The Full Federal Court has unanimously allowed the taxpayer’s appeal from the decision in PTTEP Australasia (Ashmore Cartier) Pty Ltd v FCT [2013] FCA 1175. In that case, the Court at first instance held in the Commissioner’s favour that in calculating the taxpayer’s taxable profit under s 22 of Petroleum Resource Rent Tax Assessment Act 1987 (the ‘PRRT Assessment Act’), the “consideration receivable” by the taxpayer for the sale of shipments of crude oil was to be determined in accordance with clause 4.1 of the agreement between the parties.
The issue both at first instance and on appeal was whether clause 8 of a supplemental agreement between the parties operated to substitute the amount payable under that clause for the amount originally payable under clause 4.1 of the initial agreement.
The Commissioner contended that this (and related) clauses did not operate to substitute a new adjusted amount payable, as the amount introduced by new clause 8 was not part of the relevant consideration, but as a separate financing arrangement and therefore could not be part of the consideration receivable.
However, in allowing the taxpayer’s appeal, the Full Court found that the net effect of the new arrangement was the economic recognition that the actual amount payable to the taxpayer had to take into account the fact that it, as seller, had the economic use of funds for a short period of time.
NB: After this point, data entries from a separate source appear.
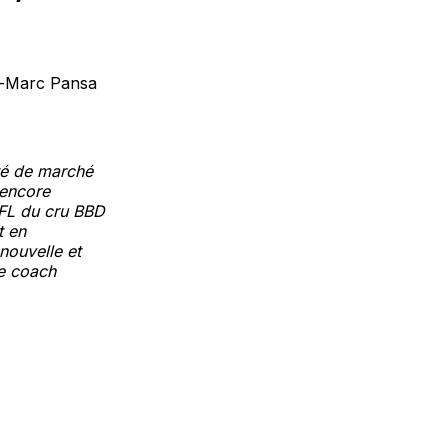
an-Marc Pansa
té de marché
 encore
JFL du cru BBD
t en
nouvelle et
e coach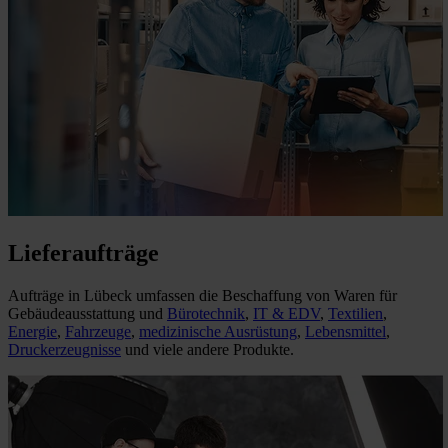
Lieferaufträge
Aufträge in Lübeck umfassen die Beschaffung von Waren für
Gebäudeausstattung und
Bürotechnik
,
IT & EDV
,
Textilien
,
Energie
,
Fahrzeuge
,
medizinische Ausrüstung
,
Lebensmittel
,
Druckerzeugnisse
und viele andere Produkte.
In this way, it found that it was conceptually no different from the parties agreeing to accept an amount paid in advance for a different amount paid on the date of transfer and that, furthermore, the parties accounted for the amounts consistent with this construction.
(PTTEP Australasia (Ashmore Cartier) Pty Ltd v FCT [2014] FCAFC 71, Full Federal Court, Middleton, Pagone and Wigney JJ, 13 June 2014.)